Parece-me haver, neste apelo, sobretudo ignorância, mas também muita demagogia motivada pelo combate partidário. A "lei Cristas" mais não é do que a alteração, efetuada em 2012, do Novo Regime de Arrendamento Urbano instaurado em 2006, sob os auspícios do então ministro da Administração Interna, António Costa. Este regime descongelava as rendas correspondentes a arrendamentos anteriores a 1990, estabelecendo regras para esse descongelamento e uma moratória de dez anos para a transição para uma renda atualizada. Essa atualização, porém, não permitia, no caso de arrendatários de idade superior a 65 anos ou com deficiência e/ou rendimentos mensais brutos corrigidos inferiores a 3249 euros (sim, não é engano), a fixação de uma renda livre; esta tinha um teto. Mas, especificava a lei, o Estado cobriria a diferença entre aquilo que se considerava que o inquilino podia pagar (uma dada percentagem do seu rendimento) e o valor fixado. Quando em 2012 o governo Passos alterou a lei, essa regra não foi alterada, fixando-se o valor da renda definitiva, ou seja, no fim da moratória, em 1/15 do valor patrimonial do locado - num apartamento com valor patrimonial de cem mil euros, não podia ultrapassar 555 euros mensais. Em junho de 2017, a atual maioria resolveu estender a moratória até 2020 no caso de inquilinos que invoquem rendimento bruto corrigido inferior ao valor citado e 2023 para maiores de 65 e deficientes ou, no caso de arrendamento comercial, microempresas, associações para fins não lucrativos ou repúblicas de estudantes.

Esta alteração foi justificada com a defesa dos idosos e dos desmunidos, mas, na verdade, limita-se a poupar ao Estado o valor que este seria obrigado a desembolsar para ajudar os inquilinos a pagar as rendas que o próprio Estado fixou, onerando proprietários que há décadas recebem rendas baixíssimas com a assistência social a que este está constitucionalmente obrigado. Uma espécie de expropriação sonsa, com o escândalo acrescido de o Estado não efetuar qualquer redução no IMI e no IRS daqueles a quem obriga a fazer de santa casa.

Perante isto, que podem fazer estes proprietários? Enquanto o mercado imobiliário esteve em crise, ou se conformavam ou vendiam aos inquilinos a preços de saldo, para não terem mais prejuízo.
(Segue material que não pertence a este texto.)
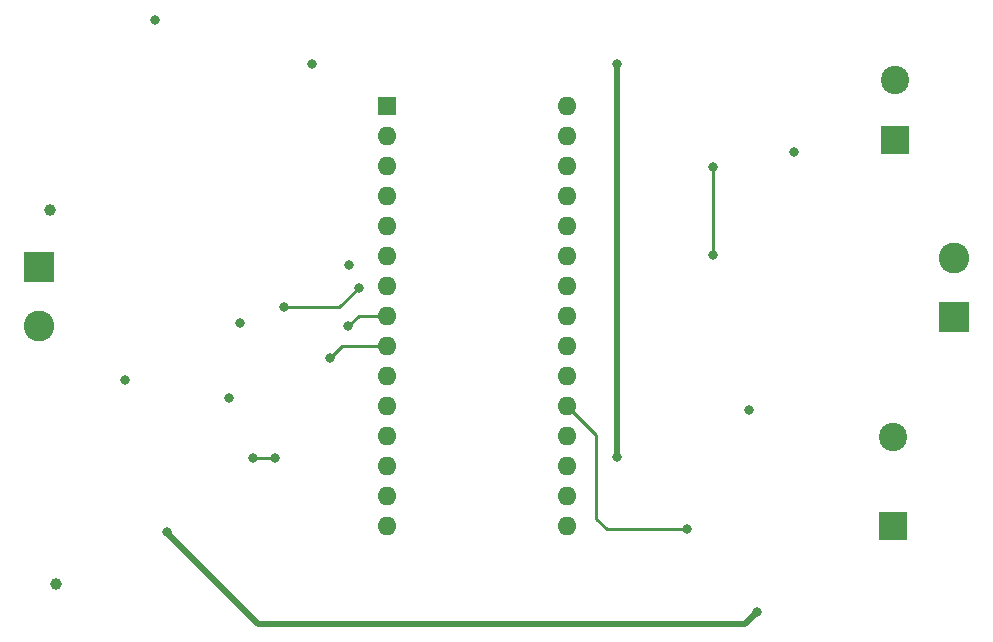
<source format=gbl>
G04 #@! TF.GenerationSoftware,KiCad,Pcbnew,(6.0.1-0)*
G04 #@! TF.CreationDate,2022-07-03T22:05:18+06:00*
G04 #@! TF.ProjectId,Inverter 50W,496e7665-7274-4657-9220-3530572e6b69,rev?*
G04 #@! TF.SameCoordinates,Original*
G04 #@! TF.FileFunction,Copper,L4,Bot*
G04 #@! TF.FilePolarity,Positive*
%FSLAX46Y46*%
G04 Gerber Fmt 4.6, Leading zero omitted, Abs format (unit mm)*
G04 Created by KiCad (PCBNEW (6.0.1-0)) date 2022-07-03 22:05:18*
%MOMM*%
%LPD*%
G01*
G04 APERTURE LIST*
G04 #@! TA.AperFunction,ComponentPad*
%ADD10R,2.600000X2.600000*%
G04 #@! TD*
G04 #@! TA.AperFunction,ComponentPad*
%ADD11C,2.600000*%
G04 #@! TD*
G04 #@! TA.AperFunction,ComponentPad*
%ADD12R,2.400000X2.400000*%
G04 #@! TD*
G04 #@! TA.AperFunction,ComponentPad*
%ADD13C,2.400000*%
G04 #@! TD*
G04 #@! TA.AperFunction,ComponentPad*
%ADD14R,1.600000X1.600000*%
G04 #@! TD*
G04 #@! TA.AperFunction,ComponentPad*
%ADD15O,1.600000X1.600000*%
G04 #@! TD*
G04 #@! TA.AperFunction,ViaPad*
%ADD16C,0.800000*%
G04 #@! TD*
G04 #@! TA.AperFunction,ViaPad*
%ADD17C,1.000000*%
G04 #@! TD*
G04 #@! TA.AperFunction,Conductor*
%ADD18C,0.250000*%
G04 #@! TD*
G04 #@! TA.AperFunction,Conductor*
%ADD19C,0.500000*%
G04 #@! TD*
G04 APERTURE END LIST*
D10*
X130000000Y-92500000D03*
D11*
X130000000Y-87500000D03*
D10*
X52500000Y-88300000D03*
D11*
X52500000Y-93300000D03*
D12*
X125000000Y-77500000D03*
D13*
X125000000Y-72500000D03*
D12*
X124800000Y-110200000D03*
D13*
X124800000Y-102700000D03*
D14*
X81990000Y-74650000D03*
D15*
X81990000Y-77190000D03*
X81990000Y-79730000D03*
X81990000Y-82270000D03*
X81990000Y-84810000D03*
X81990000Y-87350000D03*
X81990000Y-89890000D03*
X81990000Y-92430000D03*
X81990000Y-94970000D03*
X81990000Y-97510000D03*
X81990000Y-100050000D03*
X81990000Y-102590000D03*
X81990000Y-105130000D03*
X81990000Y-107670000D03*
X81990000Y-110210000D03*
X97230000Y-110210000D03*
X97230000Y-107670000D03*
X97230000Y-105130000D03*
X97230000Y-102590000D03*
X97230000Y-100050000D03*
X97230000Y-97510000D03*
X97230000Y-94970000D03*
X97230000Y-92430000D03*
X97230000Y-89890000D03*
X97230000Y-87350000D03*
X97230000Y-84810000D03*
X97230000Y-82270000D03*
X97230000Y-79730000D03*
X97230000Y-77190000D03*
X97230000Y-74650000D03*
D16*
X62300000Y-67400000D03*
X68600000Y-99400000D03*
X112600000Y-100400000D03*
X116400000Y-78600000D03*
X75600000Y-71100000D03*
X59800000Y-97900000D03*
X78750000Y-88150000D03*
X69500000Y-93000000D03*
X78700000Y-93300000D03*
X77130000Y-95990000D03*
X73200000Y-91700000D03*
X79550000Y-90050000D03*
X72500000Y-104500000D03*
X70600000Y-104500000D03*
D17*
X53900000Y-115100000D03*
X53400000Y-83500000D03*
D16*
X109600000Y-79800000D03*
X109600000Y-87300000D03*
X101400000Y-104400000D03*
X101400000Y-71100000D03*
X113300000Y-117500000D03*
X63300000Y-110700000D03*
X107400000Y-110500000D03*
D18*
X79570000Y-92430000D02*
X78700000Y-93300000D01*
X81990000Y-92430000D02*
X79570000Y-92430000D01*
X77130000Y-95990000D02*
X78150000Y-94970000D01*
X78150000Y-94970000D02*
X81990000Y-94970000D01*
X77900000Y-91700000D02*
X79550000Y-90050000D01*
X73200000Y-91700000D02*
X77900000Y-91700000D01*
X70600000Y-104500000D02*
X72500000Y-104500000D01*
X109600000Y-87300000D02*
X109600000Y-79800000D01*
X109600000Y-79600000D02*
X109600000Y-79800000D01*
D19*
X101400000Y-71100000D02*
X101400000Y-104300000D01*
X113300000Y-117500000D02*
X112300000Y-118500000D01*
X64200000Y-111700000D02*
X63300000Y-110800000D01*
X111900000Y-118500000D02*
X109200000Y-118500000D01*
X71000000Y-118500000D02*
X64200000Y-111700000D01*
X63300000Y-110800000D02*
X63300000Y-110700000D01*
X112300000Y-118500000D02*
X111900000Y-118500000D01*
X109200000Y-118500000D02*
X71000000Y-118500000D01*
D18*
X100580000Y-110500000D02*
X107400000Y-110500000D01*
X97230000Y-100050000D02*
X99700000Y-102520000D01*
X99700000Y-102520000D02*
X99700000Y-109620000D01*
X99700000Y-109620000D02*
X100580000Y-110500000D01*
M02*

</source>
Mas agora que, sobretudo nos centros de Lisboa e Porto, uma conjugação de fatores nos quais avultam a explosão turística e o redirecionamento do mercado internacional para o investimento em imobiliário está a inflacionar desmedidamente o valor das casas, os proprietários depauperados são confrontados com ofertas milionárias - e vendem, já que não vislumbram o dia em que possam receber um valor razoável pelo que é seu. E quem compra por atacado prédios que décadas de rendimento muito baixo deixaram em mau estado fá-lo porque tem poder económico para, de acordo com a lei (que esta maioria, curiosamente, não alterou nesse aspeto), despejar os inquilinos para "remodelação profunda" pagando-lhes indemnizações fixadas em dois anos de renda - portanto muito baratas - ou propondo-lhes realojamento por três anos.

O congelamento das rendas foi um erro histórico com múltiplos efeitos perversos; considerar que qualquer solução à calamidade que se vive nos centros de Lisboa e Porto passa por mais congelamento é de bradar aos céus, tanto mais que muitos dos despejos são resultantes da não renovação de contratos posteriores a 1990, quando o mercado de arrendamento foi liberalizado. É preciso pensar uma forma de intervir que limite a possibilidade de aumento histérico das rendas sem desmotivar o interesse dos proprietários pelo arrendamento de longa duração. Condená-los à benemerência e portanto à ruína, que é o que congelamento das rendas implica, não só é completamente iníquo como tem tido o belo resultado a que estamos a assistir.